**Directions**: Each line of the records needs to be written out exactly, with any image left out.

(Saved data entries)
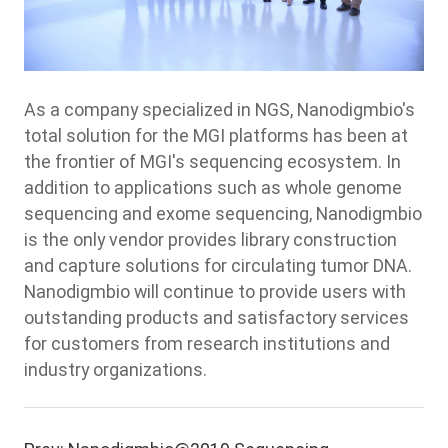
As a company specialized in NGS, Nanodigmbio's
total solution for the MGI platforms has been at
the frontier of MGI's sequencing ecosystem. In
addition to applications such as whole genome
sequencing and exome sequencing, Nanodigmbio
is the only vendor provides library construction
and capture solutions for circulating tumor DNA.
Nanodigmbio will continue to provide users with
outstanding products and satisfactory services
for customers from research institutions and
industry organizations.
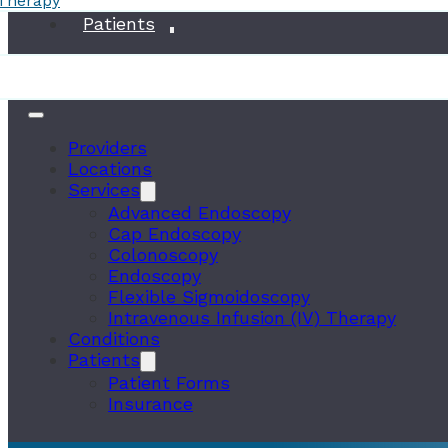
 Therapy
Conditions
Patients
Providers
Locations
Services
Advanced Endoscopy
Cap Endoscopy
Colonoscopy
Endoscopy
Flexible Sigmoidoscopy
Intravenous Infusion (IV) Therapy
Conditions
Patients
Patient Forms
Insurance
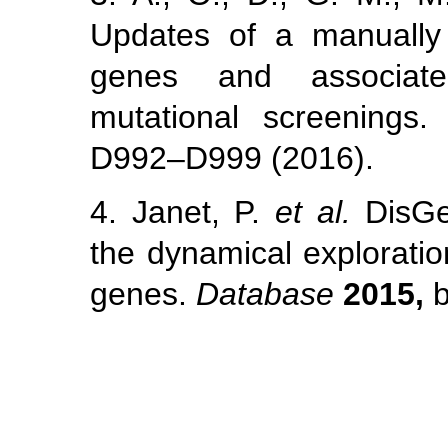
Updates of a manually 
genes and associate
mutational screenings
D992–D999 (2016).
4. Janet, P.
et al.
DisGeN
the dynamical explorati
genes.
Database
2015,
b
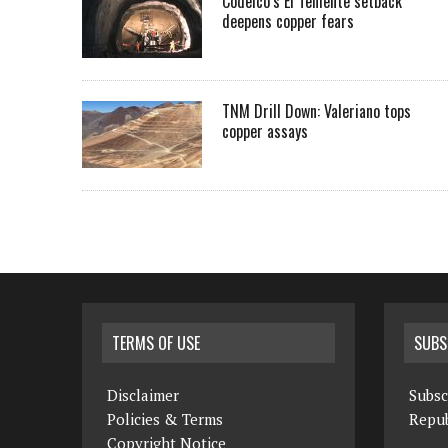
Codelco’s El Teniente setback
deepens copper fears
TNM Drill Down: Valeriano tops
copper assays
TERMS OF USE
SUBS
Disclaimer
Subsc
Policies & Terms
Repub
Copyright Notice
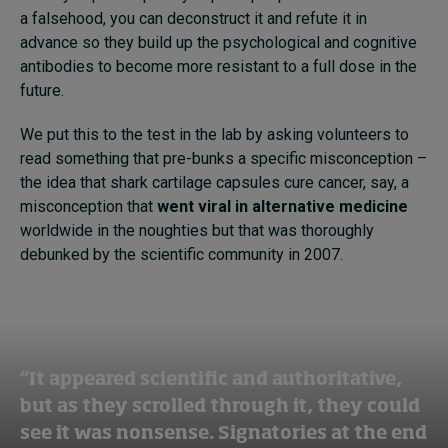
a falsehood, you can deconstruct it and refute it in
advance so they build up the psychological and cognitive
antibodies to become more resistant to a full dose in the
future.
We put this to the test in the lab by asking volunteers to
read something that pre-bunks a specific misconception –
the idea that shark cartilage capsules cure cancer, say, a
misconception that
went viral in alternative medicine
worldwide in the noughties but that was thoroughly
debunked by the scientific community in 2007.
“It appeared scientific and authoritative,
but as they scrolled through it, they could
see it was nonsense. Signatories at the end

**Exercise solution**:
As a company specialized in NGS, Nanodigmbio's
total solution for the MGI platforms has been at
the frontier of MGI's sequencing ecosystem. In
addition to applications such as whole genome
sequencing and exome sequencing, Nanodigmbio
is the only vendor provides library construction
and capture solutions for circulating tumor DNA.
Nanodigmbio will continue to provide users with
outstanding products and satisfactory services
for customers from research institutions and
industry organizations.
 Therapy
Conditions
Patients
Providers
Locations
Services
Advanced Endoscopy
Cap Endoscopy
Colonoscopy
Endoscopy
Flexible Sigmoidoscopy
Intravenous Infusion (IV) Therapy
Conditions
Patients
Patient Forms
Insurance
Updates of a manually 
genes and associate
mutational screenings
D992–D999 (2016).
4. Janet, P.
et al.
DisGeN
the dynamical explorati
genes.
Database
2015,
b
Codelco’s El Teniente setback
deepens copper fears
TNM Drill Down: Valeriano tops
copper assays
TERMS OF USE
SUBS
Disclaimer
Subsc
Policies & Terms
Repub
Copyright Notice
a falsehood, you can deconstruct it and refute it in
advance so they build up the psychological and cognitive
antibodies to become more resistant to a full dose in the
future.
We put this to the test in the lab by asking volunteers to
read something that pre-bunks a specific misconception –
the idea that shark cartilage capsules cure cancer, say, a
misconception that
went viral in alternative medicine
worldwide in the noughties but that was thoroughly
debunked by the scientific community in 2007.
“It appeared scientific and authoritative,
but as they scrolled through it, they could
see it was nonsense. Signatories at the end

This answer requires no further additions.